[Reading text]:
* START *
Now awaiting California Gov. Jerry Brown’s signature is a bill to greatly strengthen the rights of the state’s 400,000 farmworkers. The measure passed the state legislature earlier this month after a major drive by the United Farm Workers union and its labor and community allies. The campaign included a 12-day march from the central California city of Madera through the scorching Central Valley to Sacramento.
SB 126 calls for immediate certification of a union if employer election violations could have affected a unionization vote, and a speeded-up process for Agricultural Labor Relations Board certification of elections. The ALRB could go to court to reinstate farmworkers illegally fired during union election drives, and mediation could take place after 90 days of contract bargaining instead of the current 180 days.
The bill emerged just two months after the campaign suffered a major blow when the governor vetoed an earlier bill to let farmworkers decide about a union through majority signup, or “card check,” in addition to the current secret ballot election.
* END *
[Extracted data]:
* START *
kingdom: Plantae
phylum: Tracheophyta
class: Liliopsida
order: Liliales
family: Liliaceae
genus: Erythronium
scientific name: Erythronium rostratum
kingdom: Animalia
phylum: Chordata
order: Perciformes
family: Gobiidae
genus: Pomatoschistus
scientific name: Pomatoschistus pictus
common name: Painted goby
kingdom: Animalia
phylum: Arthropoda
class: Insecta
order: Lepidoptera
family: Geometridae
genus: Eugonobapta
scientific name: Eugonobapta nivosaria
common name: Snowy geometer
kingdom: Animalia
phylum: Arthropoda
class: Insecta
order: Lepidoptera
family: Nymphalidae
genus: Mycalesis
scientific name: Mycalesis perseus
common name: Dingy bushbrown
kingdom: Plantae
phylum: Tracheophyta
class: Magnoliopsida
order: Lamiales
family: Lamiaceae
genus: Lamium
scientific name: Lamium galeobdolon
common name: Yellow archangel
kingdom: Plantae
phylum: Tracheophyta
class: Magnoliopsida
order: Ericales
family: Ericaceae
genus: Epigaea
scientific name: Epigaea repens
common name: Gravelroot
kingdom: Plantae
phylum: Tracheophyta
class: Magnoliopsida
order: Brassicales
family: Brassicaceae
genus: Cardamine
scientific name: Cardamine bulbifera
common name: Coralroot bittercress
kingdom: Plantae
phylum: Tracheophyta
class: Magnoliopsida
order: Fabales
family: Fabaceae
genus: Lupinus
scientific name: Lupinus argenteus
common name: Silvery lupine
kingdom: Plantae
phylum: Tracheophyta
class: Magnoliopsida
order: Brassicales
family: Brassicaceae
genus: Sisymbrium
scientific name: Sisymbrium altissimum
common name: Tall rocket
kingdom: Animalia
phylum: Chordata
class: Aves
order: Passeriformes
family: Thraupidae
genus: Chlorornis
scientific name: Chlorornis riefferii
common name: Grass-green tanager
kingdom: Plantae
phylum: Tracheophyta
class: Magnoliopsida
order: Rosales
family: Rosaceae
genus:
* END *
[Exercise task 1]: Edit the records starting at their first line and ending at the line containing "genus: Epigaea", both included, so that "common name" becomes "vernacular name" and nothing else changes.
[Exercise task 2]: Resume the article on the California farmworker bill, picking up after its final sentence.

[Exercise result 1]:
kingdom: Plantae
phylum: Tracheophyta
class: Liliopsida
order: Liliales
family: Liliaceae
genus: Erythronium
scientific name: Erythronium rostratum
kingdom: Animalia
phylum: Chordata
order: Perciformes
family: Gobiidae
genus: Pomatoschistus
scientific name: Pomatoschistus pictus
vernacular name: Painted goby
kingdom: Animalia
phylum: Arthropoda
class: Insecta
order: Lepidoptera
family: Geometridae
genus: Eugonobapta
scientific name: Eugonobapta nivosaria
vernacular name: Snowy geometer
kingdom: Animalia
phylum: Arthropoda
class: Insecta
order: Lepidoptera
family: Nymphalidae
genus: Mycalesis
scientific name: Mycalesis perseus
vernacular name: Dingy bushbrown
kingdom: Plantae
phylum: Tracheophyta
class: Magnoliopsida
order: Lamiales
family: Lamiaceae
genus: Lamium
scientific name: Lamium galeobdolon
vernacular name: Yellow archangel
kingdom: Plantae
phylum: Tracheophyta
class: Magnoliopsida
order: Ericales
family: Ericaceae
genus: Epigaea

[Exercise result 2]:
Brown, who during an earlier term as governor signed the Agricultural Labor Relations Act, codifying farmworker rights into law, claimed the original bill would significantly change the “guiding assumptions” of the ALRA in ways that weren’t justified.
Undaunted, the farm workers kept up their campaign, and two months later, Brown outlined the proposals now incorporated in SB 126. The UFW says the governor is committed to signing the measure.
Both bills were introduced into the legislature by state Senate Pro Tem Darrell Steinberg, D-Sacramento.
Farm workers and their supporters celebrated the new bill’s emergence at a Labor Day weekend rally at the state capitol in Sacramento. “We marched to Sacramento and Gov. Brown listened,” UFW President Arturo Rodriguez told the crowd of over 5,000.
The UFW is vowing to continue the fight for majority signup.
“While we believe that SB 126 would significantly advance the cause for fair treatment of farmworkers, the UFW knows the only way to truly protect a farm worker’s right to choose union representation is by allowing workers to vote away from the workplace and their bosses’ threats,” UFW spokesperson Maria Machuca said in an e-mail interview.
Machuca added that the union sees majority signup as “the only union process that would protect farm workers regardless of whose administration is in the State Capitol.” Calling Brown “sympathetic to the farmworkers’ struggle,” she said many of the measures he put in place as governor in the late 70s and early 80s were not enforced under succeeding governors, or were “manipulated and underfunded,” making them ineffective in ensuring workers’ rights to intimidation-free union election.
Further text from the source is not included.